The results have been good. This year, the fund is up 18.03% through the end of November, compared to the 15.94% return of the 57 funds in the HedgeFund.net small-cap fund index. Last year, the fund was up 31.73%, and has reported profits every month since launching in January 2001.


Mr. Grin said that in the absence of shorting stock – the preferred risk-management tool for most convertible bond investors – he and his staff manage risk by diversifying their investments across 24 different industries. He said Laurus had invested in 120 different companies.

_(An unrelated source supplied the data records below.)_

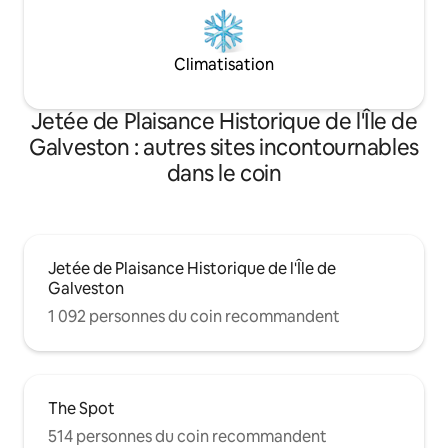
Climatisation
Jetée de Plaisance Historique de l'Île de
Galveston : autres sites incontournables
dans le coin
Jetée de Plaisance Historique de l'Île de
Galveston
1 092 personnes du coin recommandent
The Spot
514 personnes du coin recommandent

One of Laurus’s biggest winners has been SpaceDev, a maker of engines for space flight. The company garnered a lot of attention recently when a spaceship using one of its engines was the first privately built ship launched to attain outer space orbit. Mr. Grin said the fund has a $5 million investment in the company where the stock was convertible at $.55 a share; it is now $1.85 a share.


Another winner for the fund was its investment in Implant Sciences, a company in the process of developing a remote-control, mobile bomb-sniffer for the U.S. Navy. The company provided financing two years ago that was convertible at about $1 a share; the stock is now $10.08 a share. Mr. Grin said the company’s product was of particular interest to him as a former captain in the Israeli Army’s bomb-detection unit.